## PROBLEM TO SOLVE
Could you rewrite the lines of the records below as a numbered list, from the line with "scientific name: Columba palumbus" to the line with "genus: Hyla", both included, leaving out blank lines and everything outside that span?

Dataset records

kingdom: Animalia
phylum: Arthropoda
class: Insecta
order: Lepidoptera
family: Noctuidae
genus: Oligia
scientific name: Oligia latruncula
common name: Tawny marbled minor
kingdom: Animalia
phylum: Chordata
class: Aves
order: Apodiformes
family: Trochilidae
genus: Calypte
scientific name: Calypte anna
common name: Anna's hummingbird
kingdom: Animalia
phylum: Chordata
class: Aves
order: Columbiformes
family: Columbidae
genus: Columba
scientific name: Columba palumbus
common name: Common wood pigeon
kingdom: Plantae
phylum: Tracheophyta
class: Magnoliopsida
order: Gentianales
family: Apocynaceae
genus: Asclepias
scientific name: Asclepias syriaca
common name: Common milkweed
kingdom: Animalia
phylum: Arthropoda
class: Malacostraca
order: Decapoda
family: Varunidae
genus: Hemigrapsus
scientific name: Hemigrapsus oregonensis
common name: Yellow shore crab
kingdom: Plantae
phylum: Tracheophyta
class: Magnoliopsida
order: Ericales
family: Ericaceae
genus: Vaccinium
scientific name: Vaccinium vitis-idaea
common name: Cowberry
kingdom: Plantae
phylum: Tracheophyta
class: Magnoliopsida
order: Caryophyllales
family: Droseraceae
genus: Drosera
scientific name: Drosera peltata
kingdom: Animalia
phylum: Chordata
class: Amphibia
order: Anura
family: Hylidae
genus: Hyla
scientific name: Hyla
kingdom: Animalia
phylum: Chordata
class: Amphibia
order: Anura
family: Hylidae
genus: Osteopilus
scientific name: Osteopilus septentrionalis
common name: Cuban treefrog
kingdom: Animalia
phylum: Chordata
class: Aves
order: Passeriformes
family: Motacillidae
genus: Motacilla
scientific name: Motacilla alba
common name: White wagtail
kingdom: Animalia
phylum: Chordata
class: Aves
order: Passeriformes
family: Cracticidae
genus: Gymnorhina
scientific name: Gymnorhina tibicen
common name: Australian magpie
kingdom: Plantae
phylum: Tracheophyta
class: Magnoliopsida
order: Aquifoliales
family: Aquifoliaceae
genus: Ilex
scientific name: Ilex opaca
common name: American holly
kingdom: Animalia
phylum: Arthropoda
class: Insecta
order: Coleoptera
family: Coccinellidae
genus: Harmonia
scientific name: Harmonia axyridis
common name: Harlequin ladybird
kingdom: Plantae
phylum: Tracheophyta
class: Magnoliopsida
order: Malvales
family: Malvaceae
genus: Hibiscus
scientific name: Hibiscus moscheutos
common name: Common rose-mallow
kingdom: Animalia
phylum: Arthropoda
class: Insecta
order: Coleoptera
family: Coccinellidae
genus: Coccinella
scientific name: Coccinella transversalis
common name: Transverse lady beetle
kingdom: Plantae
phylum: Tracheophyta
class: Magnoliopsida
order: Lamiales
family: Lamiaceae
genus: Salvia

## RESULT OF THIS EXERCISE
1. scientific name: Columba palumbus
2. common name: Common wood pigeon
3. kingdom: Plantae
4. phylum: Tracheophyta
5. class: Magnoliopsida
6. order: Gentianales
7. family: Apocynaceae
8. genus: Asclepias
9. scientific name: Asclepias syriaca
10. common name: Common milkweed
11. kingdom: Animalia
12. phylum: Arthropoda
13. class: Malacostraca
14. order: Decapoda
15. family: Varunidae
16. genus: Hemigrapsus
17. scientific name: Hemigrapsus oregonensis
18. common name: Yellow shore crab
19. kingdom: Plantae
20. phylum: Tracheophyta
21. class: Magnoliopsida
22. order: Ericales
23. family: Ericaceae
24. genus: Vaccinium
25. scientific name: Vaccinium vitis-idaea
26. common name: Cowberry
27. kingdom: Plantae
28. phylum: Tracheophyta
29. class: Magnoliopsida
30. order: Caryophyllales
31. family: Droseraceae
32. genus: Drosera
33. scientific name: Drosera peltata
34. kingdom: Animalia
35. phylum: Chordata
36. class: Amphibia
37. order: Anura
38. family: Hylidae
39. genus: Hyla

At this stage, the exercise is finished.